Elijah is given as an example of what it means to pray the prayer of faith, in other words to ask God to give to us according to his will. Elijah’s prayer was granted to him not because he was special – in fact we are told that he was a man just like us – but because he prayed in line with God’s will, in line with what God had said he was going to do. (If you need convincing of this, read carefully 1 Kings 18:1, 42-45 – Elijah only prays for rain at the end of the chapter because the Lord tells him at the beginning that that is what he is going to do). Elijah did not pray presumptuously, but humbly and from what he knew of God’s will. That is the prayer of faith and it is that which is powerful and effective (cf 5:16b) – in fact it is quite unstoppable.

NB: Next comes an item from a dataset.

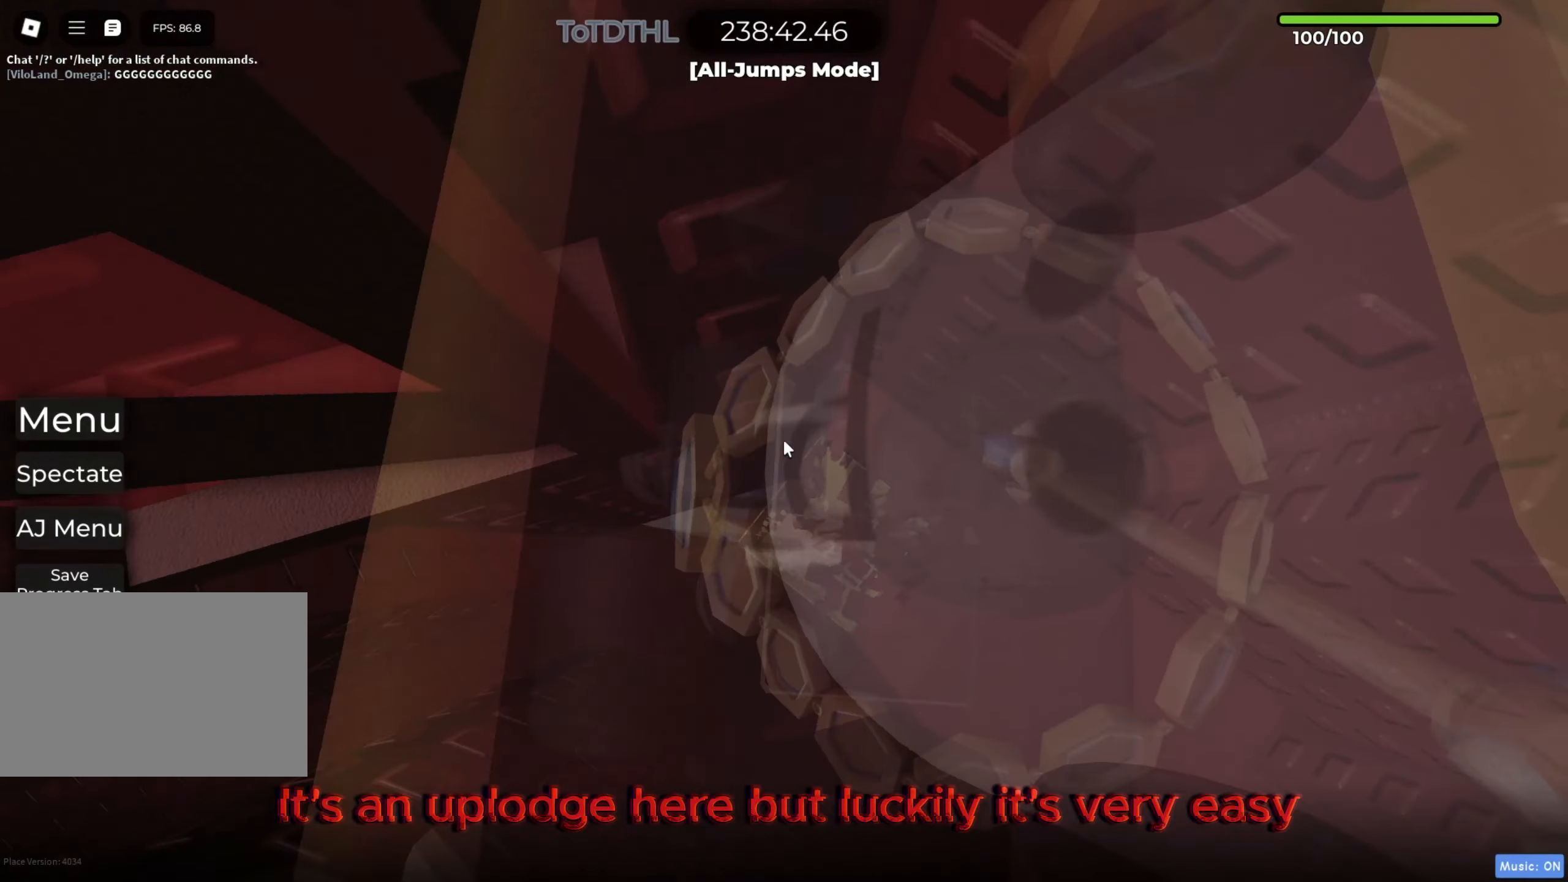
{"keys": ["d"], "events": [[17, "d", "down"], [33, "shift", "down"], [150, "shift", "up"], [283, "space", "up"], [317, "shift", "down"], [450, "shift", "up"]]}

The prayer of faith is to pray to God “thy will be done”. And it has to be said that it is not always God’s will to heal in this life or to remove suffering. Many of us here have asked for God to heal or relieve suffering, but he hasn’t. Paul asked for the thorn in his flesh to be removed, but it wasn’t. Jesus prayed in the Garden of Gethsemane for the cup to be taken from him, but only if it was God’s will – but it was not. “Prayer,” said Robert Law, “is not getting man’s will done in heaven. It’s getting God’s will done on earth.” And that is ultimately what is best: many Christians can testify along with Jean Ingelow that ‘I have lived to thanks God that not all my prayers have been answered’.

We should only expect God to do what he has promised to do. That is what it means to pray in faith: any other prayer is wishful thinking at best, or presumption at worst. So what has God promised? This brings us to our final area.

3. The promise: ‘healing’ or ‘salvation’?

According to the NIV, the prayer offered in faith will make the sick person ‘well’, but the original Greek word used is exactly the same as in verse 20 which speaks of salvation, sozo. We have an English word ‘salve’ that reflects the ambiguity. The promise is that both the prayer of faith of the elders and the act of turning a sinner from the error of his ways leads to the individual being saved or rescued, in some cases from physical illness and physical death, and in others from spiritual illness and the judgement of spiritual death. Another ambiguity is the use in the same verse of the term ‘raise up’ (egero, verse 15), which can again have this double sense of either rising up as from a sick bed, or rising up from death, as in resurrection.

The sure promise we have is for those who put their faith in Jesus, and who persevere in troubles and turn to God in faithful prayer. They will experience the ultimate spiritual healing and resurrection from the dead that is modelled by the physical healing that God sometimes brings about. The rising up from the sickbed prefigures that great rising up, the harvest of the righteous, that will occur on the Last Day when he Lord returns. It is with patience and prayer that we face our troubles as we look forwards to that promised season of unalloyed joy and abundant fruitfulness.